» **LISTA DE TAREAS**:
**1.** Transcribe del fragmento sobre las aplicaciones de citas el pasaje que empieza en "Ahora que estoy" y termina en "fue para bien?".
**2.** Explica, según el fragmento sobre las aplicaciones de citas, qué hábito lleva a quien narra a tener siete primeras citas en dos semanas.

» **FRAGMENTO MOSTRADO**:
====================
Tras enterarse de que mi pareja se había acostado con alguien, mi hermana puso manos a la obra e inició una agresiva campaña de descarga de aplicaciones de citas en mi teléfono. Creé un perfil en Feeld, una app que celebra las relaciones (y los gustos sexuales) no tradicionales.
En mi primer día en la plataforma, vi la foto de un hombre desnudo, parado de manos, con una gaviota cómodamente posada sobre su trasero. Tomé aire para tranquilizarme y solté el celular. Mi hermana tomó el relevo, haciéndose pasar alegremente por mí y solo mostrándome las fotos que los hombres enviaban después de confirmar que llevaban pantalones.
Una vez que se me asigna una tarea, la ejecuto con entusiasmo sin importar lo desagradable que sea, un hábito perfeccionado después de una década trabajando para directores obstinados de empresas tecnológicas. En dos semanas tuve siete primeras citas. Conocí a un investigador de genocidios, a un juez de lo penal, a un científico de materiales ucraniano y a un pizzero británico. Un director de proyecto lleno de tatuajes me habló con encanto de sus años de intercambios de parejas y orgías.
Con el tiempo comencé a frecuentar a un ingeniero de software larguirucho con manos gigantes. Él me preparaba el desayuno y sonreía cuando pronunciaba mal cada palabra holandesa que intentaba enseñarme. Fue más que una aventura, pero menos que una relación. Aún me cuesta definirlo; tal vez esa sea la idea.
Ahora que estoy en casa, en Montana, la pena y el dolor se han apoderado de mí con intensidad. Ya he experimentado pérdidas antes y sé que, si pones un pie delante del otro, tarde o temprano sales del atolladero. Pero el dolor y la pena están acompañados de su molesta prima: la confusión.
¿Qué parte de lo que hizo mi compañero estuvo bien? Atravesó puertas que no habíamos acordado, pero yo se las había abierto. Nos habíamos comprometido verbalmente a seguir juntos, pero ahora me pregunto si tenía un ojo puesto en la salida. Estoy enfadada, pero no me siento con derecho a estarlo. ¿Cómo puede ser infidelidad si yo le dije que podía acostarse con ella? ¿Es infidelidad enamorarse accidentalmente de alguien? Al igual que las separaciones de mis padres y mis abuelos, ¿todo fue para bien?
====================
» **REGISTROS EXTRAÍDOS**:
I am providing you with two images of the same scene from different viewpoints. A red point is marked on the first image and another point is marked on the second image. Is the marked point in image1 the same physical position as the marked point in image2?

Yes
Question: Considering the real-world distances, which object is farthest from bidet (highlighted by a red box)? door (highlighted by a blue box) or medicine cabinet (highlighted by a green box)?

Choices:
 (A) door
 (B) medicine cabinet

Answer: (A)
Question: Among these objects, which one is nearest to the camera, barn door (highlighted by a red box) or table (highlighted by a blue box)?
====================
» **TUS RESPUESTAS**:
**1.**
Ahora que estoy en casa, en Montana, la pena y el dolor se han apoderado de mí con intensidad. Ya he experimentado pérdidas antes y sé que, si pones un pie delante del otro, tarde o temprano sales del atolladero. Pero el dolor y la pena están acompañados de su molesta prima: la confusión.
¿Qué parte de lo que hizo mi compañero estuvo bien? Atravesó puertas que no habíamos acordado, pero yo se las había abierto. Nos habíamos comprometido verbalmente a seguir juntos, pero ahora me pregunto si tenía un ojo puesto en la salida. Estoy enfadada, pero no me siento con derecho a estarlo. ¿Cómo puede ser infidelidad si yo le dije que podía acostarse con ella? ¿Es infidelidad enamorarse accidentalmente de alguien? Al igual que las separaciones de mis padres y mis abuelos, ¿todo fue para bien?

**2.** Cuando se le asigna una tarea, quien narra la ejecuta con entusiasmo sin importar lo desagradable que sea. Ese hábito lo perfeccionó tras una década trabajando para directores obstinados de empresas tecnológicas.